The off-the-shelf models come with the blistering Core i5 1.6 (11-inch, £849/£999 depending on memory and SSD) or 1.7 Ghz (13-inch, £1,099/£1,349 (upu may want to consider whether is MacBook air or food or shelter) depending on memory and SSD) variants. Both Core i5s are dual-core with 3MB shared L3 cache. The 1.7GHz version in the 13-inch has 4GB of DDR3.


Features a 1.7GHz Core i5-2557M processor, 4GB RAM and 128GB SSD. For £1349 you get a 256GB SSD, which is the model on review here. If you want to splash out a further £100 you can have a 1.8GHz Core i7 CPU. Alas, if you want this Core i7 option, then you’re forced to stump up the extra cash for the 256GB SSD drive.


Four models are available - two 11-inch and two 13-inch, all with Core i5 processors as standard - more on that on the next page. The 13-inch Airs have 384MB of dedicated DDR3 graphics memory, while the other MacBook Airs have 384MB. All the memory is solid state as with the last generation, and the 13-inch provides either 128GB or 256GB depending on the model. You can have up to 4GB of DDR3 memory. As such, the Air is getting to be a machine that you can use as your main system, but we doubt many purchasers will - once apps are installed those with large media collections will find themselves a little restricted.

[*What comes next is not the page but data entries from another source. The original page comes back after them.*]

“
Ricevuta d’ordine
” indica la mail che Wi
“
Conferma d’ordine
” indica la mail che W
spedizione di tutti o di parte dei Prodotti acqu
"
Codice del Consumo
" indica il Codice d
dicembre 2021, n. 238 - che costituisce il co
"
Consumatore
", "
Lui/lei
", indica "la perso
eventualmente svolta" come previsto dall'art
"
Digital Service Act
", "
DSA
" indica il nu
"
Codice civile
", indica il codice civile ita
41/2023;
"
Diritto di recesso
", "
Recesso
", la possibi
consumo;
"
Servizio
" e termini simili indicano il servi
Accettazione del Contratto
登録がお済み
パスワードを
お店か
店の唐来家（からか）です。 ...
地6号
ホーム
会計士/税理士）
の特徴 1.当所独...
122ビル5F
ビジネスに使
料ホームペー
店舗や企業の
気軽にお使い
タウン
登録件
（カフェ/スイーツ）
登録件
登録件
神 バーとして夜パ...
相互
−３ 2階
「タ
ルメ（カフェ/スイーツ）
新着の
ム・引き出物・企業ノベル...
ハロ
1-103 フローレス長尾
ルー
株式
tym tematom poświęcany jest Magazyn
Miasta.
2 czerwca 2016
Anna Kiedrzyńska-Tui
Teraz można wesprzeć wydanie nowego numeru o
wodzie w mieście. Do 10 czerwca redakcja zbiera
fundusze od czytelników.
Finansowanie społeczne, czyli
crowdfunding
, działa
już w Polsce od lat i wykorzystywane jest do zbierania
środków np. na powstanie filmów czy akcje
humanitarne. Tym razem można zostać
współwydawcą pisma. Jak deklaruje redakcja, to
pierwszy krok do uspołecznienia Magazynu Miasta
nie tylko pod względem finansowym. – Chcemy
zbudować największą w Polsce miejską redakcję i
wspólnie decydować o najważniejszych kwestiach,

Having only two USB ports does allow the Air to remain incredibly thin at the edges, but it'll prove awkward when you need to use more than two USB devices.


Very ompressive battery life, delivered a full 240 minutes from the MacBook Air, so you can certainly expect to get a good five hours out of it for less demanding tasks.


What Good

The 11-inch MacBook Air. At 3mm at its thinnest edge and is still boasts the unibody construction, hence the whole thing is machined from a single piece of aluminium. As there are no different sections to the chassis that could come apart, the Air is very sturdy and durable -- we poked and prodded and didn't detect any flex or weak spots. We wanted to use it as a sledge down the stairs, but thought that might be overkill.

The 11-inch screen makes the MacBook Air very portable size at 300mm wide and 192mm deep almost the size of A4 paper.



What Bad

The Air comes with a disappointed USB 2.0 rather than USB 3.0 -- this means you won't get a super high-speed data transfer to an external HDD. There is the rapid Thunderbolt port, but right now, there are very few peripherals that use this connection.